Roger C. Cramton (right)
here with Glen Stophel, is the Stevens Professor of Law
Emeritus at Cornell University Law School, Cramton was the
first LSC Chairman, presiding over the Board of Directors
from 1975 to 1978.
For his detailed argument on the case for publicly funded
legal services for the poor, see "Crisis in Legal
Services for the Poor," 26 Villanova L. Rev. 521
(1981) |
When
I left the LSC Board in mid-1979, LSC’s annual funding had
reached $300 million, which is equivalent in today’s dollars
to more than $683 million. Regrettably, LSC today receives less
than half that amount from Congress in real dollars, and the
Corporation’s budget supports fewer than 4,000 staff lawyers
to serve substantially more poor Americans. State, local, and
private contributions provide an essential supplement to the
federal investment.
On
a personal level, I retain warm memories of the comradeship and
collegiality within the Board and among the executive
leadership, and I treasure the many contacts I made with
dedicated legal services lawyers during LSC’s infancy.

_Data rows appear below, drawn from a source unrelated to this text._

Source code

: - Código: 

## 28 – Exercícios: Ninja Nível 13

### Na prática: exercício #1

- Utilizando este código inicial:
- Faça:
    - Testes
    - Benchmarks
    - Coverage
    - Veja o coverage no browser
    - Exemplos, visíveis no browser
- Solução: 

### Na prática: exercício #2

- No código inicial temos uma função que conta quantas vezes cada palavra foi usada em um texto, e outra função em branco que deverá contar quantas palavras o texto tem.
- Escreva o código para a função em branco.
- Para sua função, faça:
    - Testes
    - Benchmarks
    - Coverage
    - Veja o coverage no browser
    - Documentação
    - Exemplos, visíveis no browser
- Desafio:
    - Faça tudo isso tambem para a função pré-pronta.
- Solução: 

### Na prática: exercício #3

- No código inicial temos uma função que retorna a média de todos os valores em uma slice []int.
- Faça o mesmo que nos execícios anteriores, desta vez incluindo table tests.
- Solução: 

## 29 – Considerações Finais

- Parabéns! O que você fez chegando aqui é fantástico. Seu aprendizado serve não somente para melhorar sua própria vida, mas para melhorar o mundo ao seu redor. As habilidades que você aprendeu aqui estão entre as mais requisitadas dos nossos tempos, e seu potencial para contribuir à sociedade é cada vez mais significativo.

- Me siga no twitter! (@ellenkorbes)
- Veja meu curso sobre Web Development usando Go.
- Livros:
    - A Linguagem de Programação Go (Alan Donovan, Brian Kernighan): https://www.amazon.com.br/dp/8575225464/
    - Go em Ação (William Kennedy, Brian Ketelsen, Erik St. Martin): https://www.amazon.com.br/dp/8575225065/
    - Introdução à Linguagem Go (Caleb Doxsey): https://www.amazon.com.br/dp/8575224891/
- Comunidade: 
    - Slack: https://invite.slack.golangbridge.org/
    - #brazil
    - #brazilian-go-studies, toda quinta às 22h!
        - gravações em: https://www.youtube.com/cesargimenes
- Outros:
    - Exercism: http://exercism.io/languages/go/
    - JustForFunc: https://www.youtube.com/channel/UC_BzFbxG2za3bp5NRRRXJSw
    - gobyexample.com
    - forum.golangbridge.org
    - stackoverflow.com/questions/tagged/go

I can
still remember social gatherings held in connection with our
Board meetings…the music of a mariachi band playing a dinner
in the Los Angeles area…the sounds of country music at a
festive gathering in Austin, Texas…Native American culture on
display at a meeting in Window Rock, Ariz. Looking back on those
critical early years, I am proud to have presided over a Board
that helped LSC grow into the vibrant national program it is
today, one capable of providing high-quality civil legal
assistance to millions of deserving Americans in need.